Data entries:
******
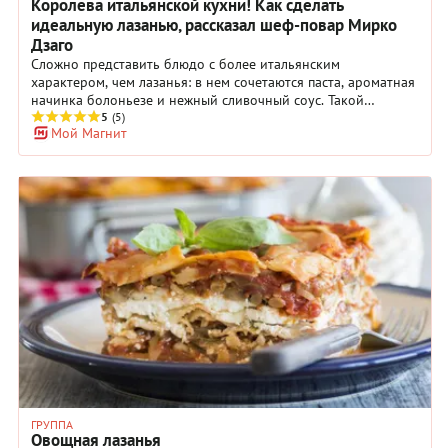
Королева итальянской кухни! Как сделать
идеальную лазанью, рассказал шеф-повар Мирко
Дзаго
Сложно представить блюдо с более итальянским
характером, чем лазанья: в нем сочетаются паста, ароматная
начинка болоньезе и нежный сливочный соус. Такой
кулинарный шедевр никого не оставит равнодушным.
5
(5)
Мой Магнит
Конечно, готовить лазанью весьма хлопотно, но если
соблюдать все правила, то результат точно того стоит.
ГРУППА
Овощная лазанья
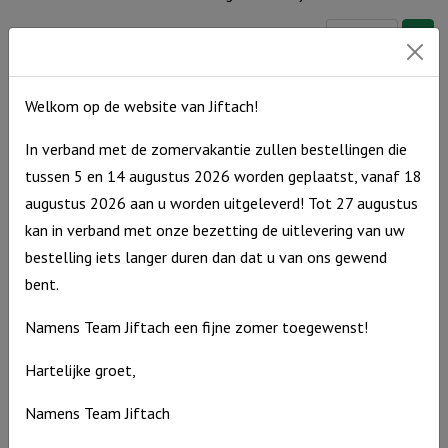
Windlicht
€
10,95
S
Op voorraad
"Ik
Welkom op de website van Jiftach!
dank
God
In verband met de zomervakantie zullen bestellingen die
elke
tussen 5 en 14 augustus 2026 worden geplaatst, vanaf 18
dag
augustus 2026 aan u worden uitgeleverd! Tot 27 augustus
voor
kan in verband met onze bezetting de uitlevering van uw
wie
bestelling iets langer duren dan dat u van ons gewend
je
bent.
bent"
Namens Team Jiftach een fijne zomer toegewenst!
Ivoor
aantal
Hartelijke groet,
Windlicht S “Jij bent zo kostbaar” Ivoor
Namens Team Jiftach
******
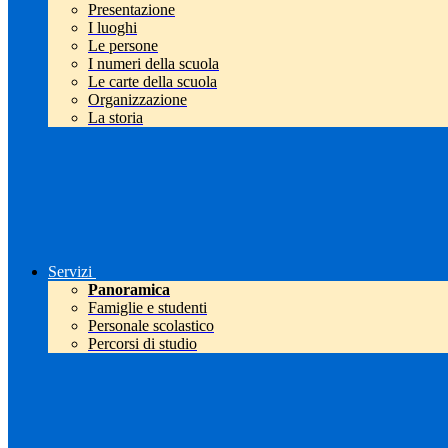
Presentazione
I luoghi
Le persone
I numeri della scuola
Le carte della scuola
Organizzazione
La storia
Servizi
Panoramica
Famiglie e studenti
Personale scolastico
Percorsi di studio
******
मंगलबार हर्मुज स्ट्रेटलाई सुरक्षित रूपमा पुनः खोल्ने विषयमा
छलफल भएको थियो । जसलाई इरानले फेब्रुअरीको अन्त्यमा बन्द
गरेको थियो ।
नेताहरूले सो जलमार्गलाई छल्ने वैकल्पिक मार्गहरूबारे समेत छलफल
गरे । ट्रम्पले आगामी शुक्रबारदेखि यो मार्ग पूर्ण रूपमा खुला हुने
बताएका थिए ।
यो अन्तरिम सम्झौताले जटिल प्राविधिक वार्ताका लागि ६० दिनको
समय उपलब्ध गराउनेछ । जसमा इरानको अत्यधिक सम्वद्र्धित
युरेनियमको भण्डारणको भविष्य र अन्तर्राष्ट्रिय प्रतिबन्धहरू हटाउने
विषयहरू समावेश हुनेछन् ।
******
● **What to produce**:
Show each line in the data where the string "Ivoor" appears.

● **Exercise solution**:
Ivoor
Windlicht S “Jij bent zo kostbaar” Ivoor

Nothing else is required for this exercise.